Friday, October 31, 2008

Change You Can Believe In


There’s no rhyme or reason as to why I do this: If I learn of a movie that’s in production and it’s based on a book, stipulating of course that the story or premise is up my alley, I’ll seek out the source material. It’s a habit I wish to curb because were I not to read the books movies are based on, I might enjoy the movies more. When I saw “Forrest Gump,” having read the book the week previous, I spent more time comparing the stories than I did enjoying the movie. I’ve done the same with “Munich,” “No Country for Old Men,” “Jackie Brown,” “Million Dollar Baby,” “Cold Mountain,” “Mystic River,” etc., etc…

I’d recently learned about a movie in production called “Men Who Stare at Goats.” Nice title, I thought. So I looked into it. Sure enough, it’s based on a book by Jon Ronson. Looking further, I found out that it’s about the U.S. Army’s research into military applications of the paranormal… and it’s non-fiction. Whoa! Isn’t that, like, the basis of every single Indiana Jones movie (‘cept it’s the Nazis or Russians seeking out these mystical MacGuffins)? Sounding fairly badass, I decided I ought to check this book out.

I called Barnes & Noble and asked if they had a copy of it.

“Yes,” the rep replied. “We have one copy left. Would you like me to set it aside for you?”

“Absolutely!” I said. Hours later, I arrived at the bookstore.

The demure sales associate in charge of the set-aside tomes pulled the single copy of Ronson’s book off the shelf and handed it over.

The damn thing was WRECKED!

Several pages were dogeared and smudged. The front cover was bent and the top corner of the back cover was torn off. It looked like it had sat in a puddle in the middle of a busy street for a day or two.

I held it up parallel to my frowning mug for the sales associate to see. She made an “ew” face as she reexamined the book.

“You got any other copies of this laying around?” I asked.

She checked the system, came up with a big goose egg, but offered an alternative, “If you want I can order you another copy.”

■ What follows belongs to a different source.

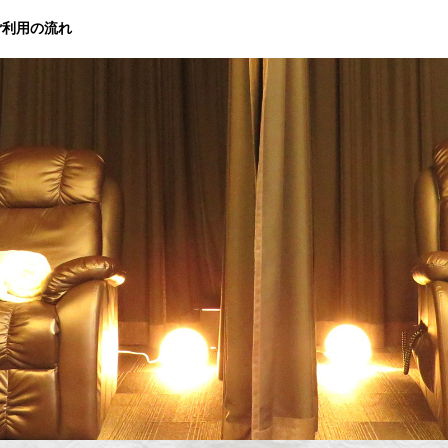
ご利用の流れ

This would mean days of waiting, which just wouldn’t do. In waiting days for this book, I probably would change my mind and not want the damn thing. I wanted it now.

Then I had a thought.

“How ’bout you sell it to me at a discount!” I said. This was a great idea. In this depressed economy I’m sure bookstores are feeling the effects of fewer and fewer purchases and to offload a crappy looking paperback at a discount was probably something they’d consider, right?

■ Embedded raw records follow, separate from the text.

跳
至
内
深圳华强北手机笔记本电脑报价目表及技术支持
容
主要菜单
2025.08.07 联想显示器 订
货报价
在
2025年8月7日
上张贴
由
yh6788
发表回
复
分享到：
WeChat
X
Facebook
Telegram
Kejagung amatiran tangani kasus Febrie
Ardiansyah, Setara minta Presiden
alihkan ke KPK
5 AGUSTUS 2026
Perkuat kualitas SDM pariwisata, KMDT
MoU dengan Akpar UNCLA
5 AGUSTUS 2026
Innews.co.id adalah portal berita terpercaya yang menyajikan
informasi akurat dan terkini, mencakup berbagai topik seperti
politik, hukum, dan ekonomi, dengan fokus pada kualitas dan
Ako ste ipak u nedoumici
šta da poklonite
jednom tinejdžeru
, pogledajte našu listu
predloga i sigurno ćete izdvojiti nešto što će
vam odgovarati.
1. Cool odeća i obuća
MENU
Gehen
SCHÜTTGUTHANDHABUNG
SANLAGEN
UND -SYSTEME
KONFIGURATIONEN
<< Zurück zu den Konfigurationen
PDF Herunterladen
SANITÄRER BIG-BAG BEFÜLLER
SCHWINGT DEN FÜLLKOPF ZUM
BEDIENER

The sales associate hemmed and hawed and said, “I’ll have to ask my shift manager.” Shit, I thought, but I was convinced I could still snag this book at a miniscule fraction of the cover price.

“Then ask away!” I said.

Moments later the manager greeted me as she slunk around the register station. She was round, pleasant and dolled up in a way that made me guess she was going to enjoy her evening after her shift ended.

“Hi, what can I do for you today!” she said.

I held up the book and asked her if she could sell it to me at a discount, y’know, since it was in pretty bad shape.

She looked it over and said, “There’s nothing wrong with it?”

“Are you serious?” I asked. “Look at it again! It’s been through the ringer! Looks like a dozen four-year-olds with chocolate on their hands used it to play catch!”

“Sir, it’s a paperback and sometimes the cover can crease if people don’t put it back on the shelf properly,” she said defiantly.

“That’s your excuse?! Look at the thing! Were you a grocer and this book were an apple with bruises and bite marks all over it, you’d pitch it! If it were a dented can of peaches, you’d throw it in the clearance bin!”

“But this isn’t a grocery store, sir.”

“No kidding, but you’re the manager of a bookstore that sells NEW BOOKS! I’d expect this kind of quality from a used bookstore or even a garage sale.”

“Sir, if you’d like I can order you another copy.”

“No, I don’t want another copy. I want this one and I want to know why you won’t sell it to me at a discounted price.”

“Sir, all of the pages are intact. You can still read it.”

“Yes, I can still read it, but it’s WRECKED! I’m very particular about my books. I like the way they look on my shelf. Yeah, I’m THAT guy. So do you wanna sell this to me at a discount or should I just take my business elsewhere?”

She gave me a dirty little look as she searched around in her skull for a compromise.

“I can sell it to you for five percent off the cover price,” she said, smiling, obviously satisfied with her decision.

I was appalled.

“You’re a piece of work, you know that?” I said. “Put it back on the shelf.” And I walked out.

As I write this, it is a day later. I was right: I changed my mind. I don’t want to read Ronson’s book anymore. May that copy forever sit on the shelf of that B&N branch for an eternity (not like anyone’s gonna buy it in it’s current condition anyhow…).

1 comment:

Anonymous said...

Shift managers at chain bookstores are evil people.